El dominó

Siempre me quedé con ganas de jugar contigo al dominó. Me hubieras ganado, lo sé. Pero habría deseado mucho tener ese ratito a tu lado.

Recuerdo que cuando mis primos llegaban, ibas a tu cuarto, sacabas la maletita que guardaba las fichas y los invitabas a sentarse.

Eso sí: tú siempre en la silla principal y los demás en los costados.

Sacabas las fichas, las volteabas y empezabas a hacer la ‘sopa’. Aún llevo en los oídos el sonido de las fichas sobre el mantel de plástico, que tenía un fondo azul y unas flores.

Después, les pedías que agarraran sus fichas.

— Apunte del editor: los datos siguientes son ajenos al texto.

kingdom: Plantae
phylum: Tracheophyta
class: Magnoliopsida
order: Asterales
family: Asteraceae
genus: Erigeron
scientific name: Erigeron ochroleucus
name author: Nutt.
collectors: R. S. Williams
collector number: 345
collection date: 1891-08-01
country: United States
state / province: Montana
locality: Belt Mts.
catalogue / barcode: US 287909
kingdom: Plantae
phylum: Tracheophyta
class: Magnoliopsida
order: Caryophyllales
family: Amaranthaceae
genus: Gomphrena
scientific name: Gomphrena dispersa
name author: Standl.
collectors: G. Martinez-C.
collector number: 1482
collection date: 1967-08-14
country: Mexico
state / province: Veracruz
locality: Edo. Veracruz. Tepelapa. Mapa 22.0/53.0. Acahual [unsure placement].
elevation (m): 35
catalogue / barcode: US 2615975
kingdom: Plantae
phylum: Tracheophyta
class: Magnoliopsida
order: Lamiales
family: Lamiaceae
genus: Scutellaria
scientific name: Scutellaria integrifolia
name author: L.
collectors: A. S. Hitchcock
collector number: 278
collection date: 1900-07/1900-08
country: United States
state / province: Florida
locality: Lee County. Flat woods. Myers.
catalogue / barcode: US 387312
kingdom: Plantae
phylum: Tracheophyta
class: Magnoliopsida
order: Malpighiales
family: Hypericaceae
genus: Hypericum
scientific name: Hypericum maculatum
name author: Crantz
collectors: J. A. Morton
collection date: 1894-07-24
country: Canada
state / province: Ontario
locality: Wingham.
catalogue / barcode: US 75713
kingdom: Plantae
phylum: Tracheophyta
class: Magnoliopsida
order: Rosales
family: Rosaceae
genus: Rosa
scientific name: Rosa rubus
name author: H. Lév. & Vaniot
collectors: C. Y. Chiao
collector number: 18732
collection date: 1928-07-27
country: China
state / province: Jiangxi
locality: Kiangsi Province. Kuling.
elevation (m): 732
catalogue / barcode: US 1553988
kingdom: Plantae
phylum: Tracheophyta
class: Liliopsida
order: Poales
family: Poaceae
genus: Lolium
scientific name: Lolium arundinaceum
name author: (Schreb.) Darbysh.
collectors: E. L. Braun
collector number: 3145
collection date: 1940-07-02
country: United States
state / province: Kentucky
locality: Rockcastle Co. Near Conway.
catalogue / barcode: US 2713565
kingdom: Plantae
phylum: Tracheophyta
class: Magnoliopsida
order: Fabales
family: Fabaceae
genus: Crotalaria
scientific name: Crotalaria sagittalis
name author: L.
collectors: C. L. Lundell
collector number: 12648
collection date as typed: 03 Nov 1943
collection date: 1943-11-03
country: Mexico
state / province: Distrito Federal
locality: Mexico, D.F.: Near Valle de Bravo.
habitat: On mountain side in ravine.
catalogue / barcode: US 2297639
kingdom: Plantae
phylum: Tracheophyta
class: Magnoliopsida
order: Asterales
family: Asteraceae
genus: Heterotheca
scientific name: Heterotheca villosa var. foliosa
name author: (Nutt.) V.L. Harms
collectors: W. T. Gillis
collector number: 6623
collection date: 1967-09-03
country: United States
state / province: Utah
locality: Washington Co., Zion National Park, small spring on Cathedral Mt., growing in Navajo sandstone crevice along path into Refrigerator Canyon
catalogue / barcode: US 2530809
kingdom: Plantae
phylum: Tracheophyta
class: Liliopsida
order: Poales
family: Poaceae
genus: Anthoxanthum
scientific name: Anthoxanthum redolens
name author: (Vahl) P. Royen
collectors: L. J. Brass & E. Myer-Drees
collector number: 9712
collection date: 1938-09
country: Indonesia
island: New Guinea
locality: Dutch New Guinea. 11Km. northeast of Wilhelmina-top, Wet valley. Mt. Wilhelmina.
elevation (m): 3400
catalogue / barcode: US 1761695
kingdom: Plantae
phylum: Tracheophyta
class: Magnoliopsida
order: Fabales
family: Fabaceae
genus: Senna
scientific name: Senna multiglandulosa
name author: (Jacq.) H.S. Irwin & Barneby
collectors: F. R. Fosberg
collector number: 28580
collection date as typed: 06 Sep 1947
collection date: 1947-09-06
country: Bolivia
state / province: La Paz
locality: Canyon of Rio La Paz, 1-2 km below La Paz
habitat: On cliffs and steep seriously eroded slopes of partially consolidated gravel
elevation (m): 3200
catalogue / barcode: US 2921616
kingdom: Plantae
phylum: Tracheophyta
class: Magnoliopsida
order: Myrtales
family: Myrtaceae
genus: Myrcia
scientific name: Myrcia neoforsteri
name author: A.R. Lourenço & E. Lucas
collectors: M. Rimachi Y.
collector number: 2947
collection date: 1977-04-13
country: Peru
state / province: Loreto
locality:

Tú tomabas las tuyas y empezabas a levantarlas, mientras escudriñabas las expresiones de mis primos. El que tenía la mula de seis empezaba. Sino, el que tuviera la siguiente de menor valor. Después, cada uno ponía la fecha que podía seguir su juego. Siempre de derecha a izquierda.

Y ahí estabas tú, riéndote. Disfrutando de ese momento con tus nietos mayores, recordando, quizá, las tardes de pulque en algún lugar del centro de Puebla. Ganando partida tras partida.

A veces, nomás para hacerlos repelar, hacías que la serpiente se cerrara para que el juego se anulara y tuvieran que volver a empezar.

Quizá no te gustaba perder, o a lo mejor ya para esas fechas sabías que la buena vida es aquella que se constituye de momentos especiales, de aquellos que podemos traer a nuestra mente cuando la nostalgia o la tristeza nos toman de la mano y amenazan con tirarnos al fondo de la vida.

Te podías pasar horas jugando ahí y solo te detenías cuando Melda te decía que la hora de comer ya había llegado.

Recuerdo que un día te pregunté si podía jugar con ustedes. Me viste con ternura y con esa mirada que hoy extraño tanto cuando entro a tu casa y veo tu sillón vacío.

-Estás muy chico, hijo. Esto es para mayores. Pero un día vamos a jugar-, me dijiste.

Así que no me quedó otra que bajarme la gorra negra de los Bulls de Chicago y ocultar mis ojos para que no vieras mis lágrimas rodar.

El tiempo pasó y por años el dominó fue mi juego favorito. Recuerdo que me emocioné cuando mi mamá me compró una serie de juegos en papel y uno de esos era un dominó de papel.

Pasé horas recortando las fichas, pero después no te busqué para jugar. Me daba pena porque aún era chico y me ibas a decir que aún no era tiempo.

Años después, en una excursión, mi papá me acompletó para comprar un dominó de vidrio, de esos que vendían en Tepeaca, Puebla, y que había visto un año antes.

Ese día te dije que ahora sí podíamos jugar. Sonreíste, pero no pasó.

No te culpo. Creo que para ti siempre fui ese niño pequeño que no debía agarrar el vicio de los juegos de azar.

Pero siempre me quedé con las ganas de jugar contigo al dominó. Supongo que cuando nos veamos, allá en donde el tiempo ya no es tiempo, ahora sí seré grande para jugar contigo al dominó, abuelo.